## PASSAGE:
2. Method according to claim 1, characterized in that within the
partial number (Tn1, Tn2), the number of the motion cycles (N) in
which the shed closure angle (FSW) is changed relative to the
respective previous motion cycle (N-1) is greater than 2.
3. Method according to claim 1, characterized in that a prescribed
total number (Ng) of motion cycles (N), which amounts to not more
than 100, contains both a first partial number (Tn1) of motion
cycles (N) in which plural shed closure angles (FSW) form an
increasing sequence, as well as a second partial number (Tn2) of
motion cycles (N) in which plural shed closure angles (FSW) form a
decreasing sequence.
4. Method according to claim 1, characterized in that the following
values are prescribed by the operator of the weaving machine (2) a
starting value and an end value of the shed closure angle (FSW) for
the increasing or decreasing sequences of shed closure angles
(FSW); and a step width that defines the difference of the shed
closure angles (FSW) between two successive motion cycles (N).
5. Method according to claim 1, characterized in that the weave
patterns of plural successive motion cycles (N) form a binding
sequence, which define a pattern repeat, and in that the partial
number (Tn1, Tn2) of motion cycles (N) in which plural shed closure
angles (FSW) form an increasing or decreasing sequence, is greater
than the number of motion cycles (N) that define a pattern
repeat.
6. Method according to claim 1, characterized in that the weave
patterns of plural successive motion cycles (N) form a binding
sequence, and in that the binding sequence consists of the same
binding patterns before the increasing or decreasing sequence of
shed closure angles (FSW) as after the increasing or decreasing
sequence of shed closure angles (FSW).
7. Weaving machine (2) with a main motor (3) for driving the
weaving machine (2) and with a shedding device (4) with a shedding
motor (5) for driving the shedding device (4) and with a control
device (9), with the signals (10) of which the synchronicity of the
two motors (3, 5) is controllable, characterized in that a control
program is present in the control device (9), which is suitably
adapted to carrying out a method wherein, in each motion cycle (N)
of the weaving machine (2) a loom shed (7) formed by warp threads
(8) of the weaving machine (2) is opened and closed dependent on a
weave pattern, and wherein the synchronicity of the two motors (3,
5) is controlled by the signals (10) of the control device (9),
characterized in that during a partial number (Tn1, Tn2) of motion
cycles (N) the synchronicity of the two motors (3, 5) is changed in
such a manner so that plural shed closure angles (FSW), at which
the loom shed (7) is closed in the respective motion cycles (N)
form an increasing or decreasing sequence.
8. Weaving machine (2) according to claim 7, characterized in that
an input device (11) is present, with which one or more of the
following values are inputable by the operator a beginning value
and/or end value of the shed closure angle (FSW) of an increasing
or decreasing sequence of shed closure angles (FSW); a step width
for an increasing or decreasing sequence of shed closure angles
(FSW); a partial number (Tn1, Tn2) of motion cycles (N) in which
plural shed closure angles (FSW) form an increasing or decreasing
sequence; a total number (Ng) of motion cycles (N), which contains
both a first partial number (Tn1) of shed closure angles (FSW) in
increasing sequence as well as a second partial number (Tn2) of
shed closure angles (FSW) in decreasing sequence.

## INSTRUCTION 1:
Reproduce the lines of the entries word for word, from the start of the entries through the line containing "blini, and French", inclusive. Omit the pictures from your copy.

## DATASET EXTRACT:
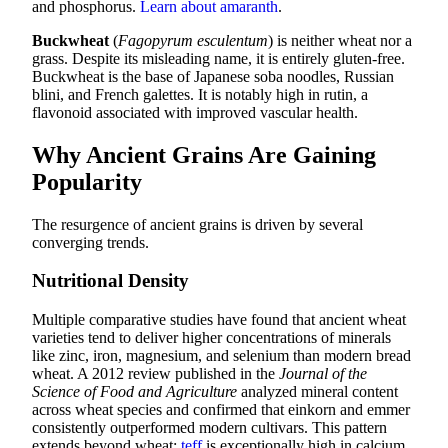
and phosphorus.
Learn about amaranth
.
Buckwheat
(
Fagopyrum esculentum
) is neither wheat nor a
grass. Despite its misleading name, it is entirely gluten-free.
Buckwheat is the base of Japanese soba noodles, Russian
blini, and French galettes. It is notably high in rutin, a
flavonoid associated with improved vascular health.
Why Ancient Grains Are Gaining
Popularity
The resurgence of ancient grains is driven by several
converging trends.
Nutritional Density
Multiple comparative studies have found that ancient wheat
varieties tend to deliver higher concentrations of minerals
like zinc, iron, magnesium, and selenium than modern bread
wheat. A 2012 review published in the
Journal of the
Science of Food and Agriculture
analyzed mineral content
across wheat species and confirmed that einkorn and emmer
consistently outperformed modern cultivars. This pattern
extends beyond wheat:
teff
is exceptionally high in calcium,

## INSTRUCTION 2:
In the patent claims, which claims are introduced as a method according to claim 1? List their numbers.

## TASK RESPONSE 1:
and phosphorus.
Learn about amaranth
.
Buckwheat
(
Fagopyrum esculentum
) is neither wheat nor a
grass. Despite its misleading name, it is entirely gluten-free.
Buckwheat is the base of Japanese soba noodles, Russian
blini, and French galettes. It is notably high in rutin, a

## TASK RESPONSE 2:
2, 3, 4, 5, 6